---------- Dataset excerpt ----------

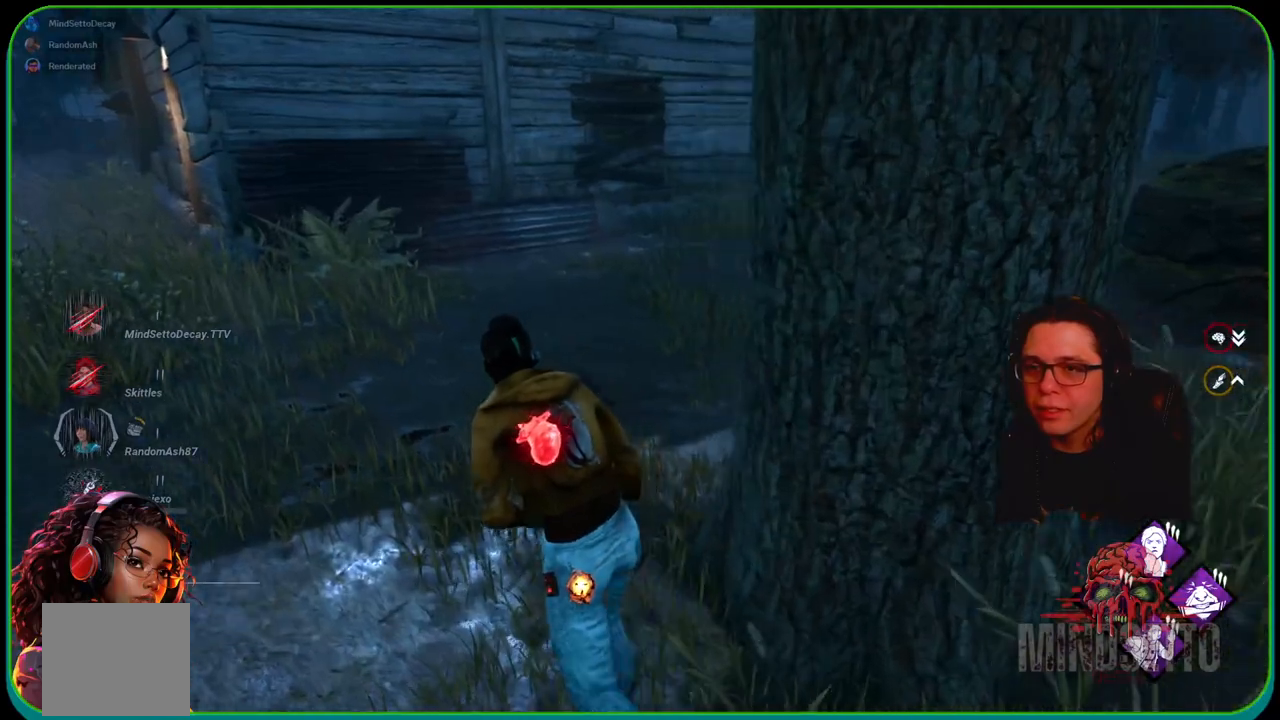
{"buttons": ["L1", "L3"], "left_stick": "left", "right_stick": "center", "events": [[300, "right_stick", "right"], [367, "L3", "down"], [500, "left_stick", "left"], [500, "right_stick", "center"]]}
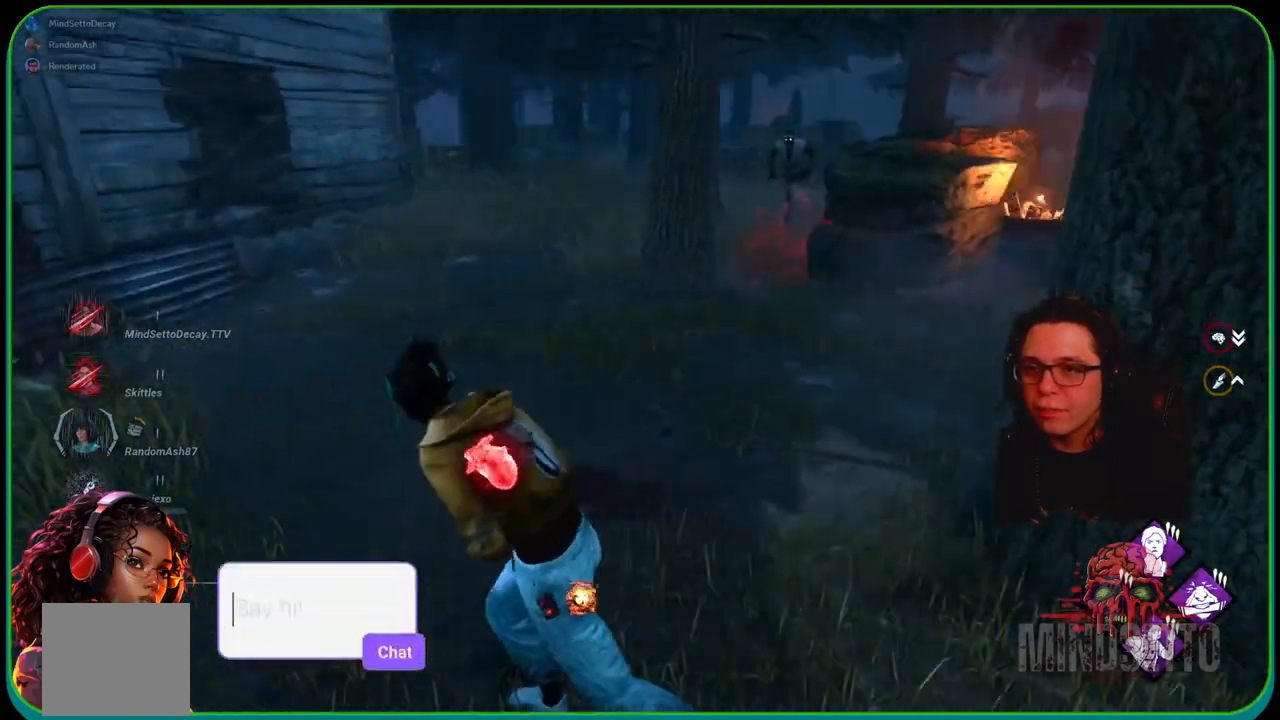
{"buttons": ["L1", "L3"], "left_stick": "left", "right_stick": "left", "events": [[167, "L3", "up"], [417, "L3", "down"], [483, "right_stick", "left"]]}
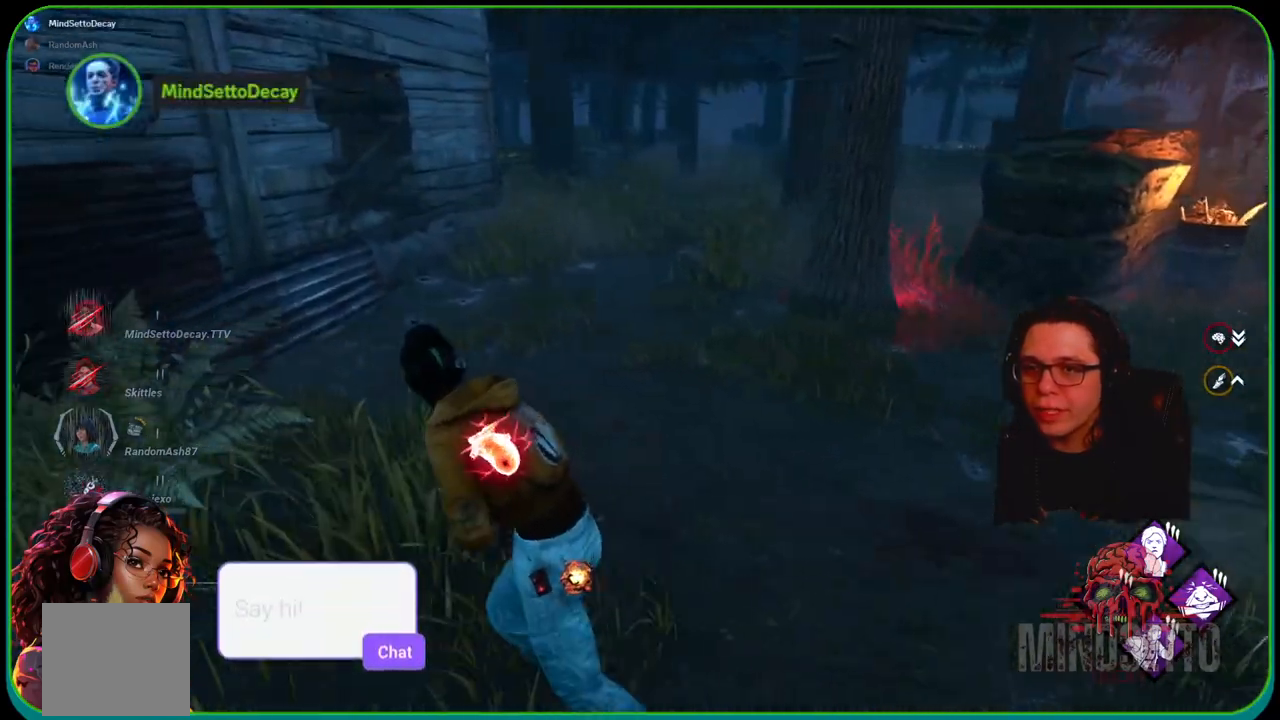
{"buttons": ["L1", "L3"], "left_stick": "up-left", "right_stick": "center", "events": [[17, "left_stick", "up-left"], [417, "right_stick", "center"]]}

----------

**Task statement**
Each line above should be written out again unchanged; no images are to be carried over.

**Exercise result**
{"buttons": ["L1", "L3"], "left_stick": "left", "right_stick": "center", "events": [[300, "right_stick", "right"], [367, "L3", "down"], [500, "left_stick", "left"], [500, "right_stick", "center"]]}
{"buttons": ["L1", "L3"], "left_stick": "left", "right_stick": "left", "events": [[167, "L3", "up"], [417, "L3", "down"], [483, "right_stick", "left"]]}
{"buttons": ["L1", "L3"], "left_stick": "up-left", "right_stick": "center", "events": [[17, "left_stick", "up-left"], [417, "right_stick", "center"]]}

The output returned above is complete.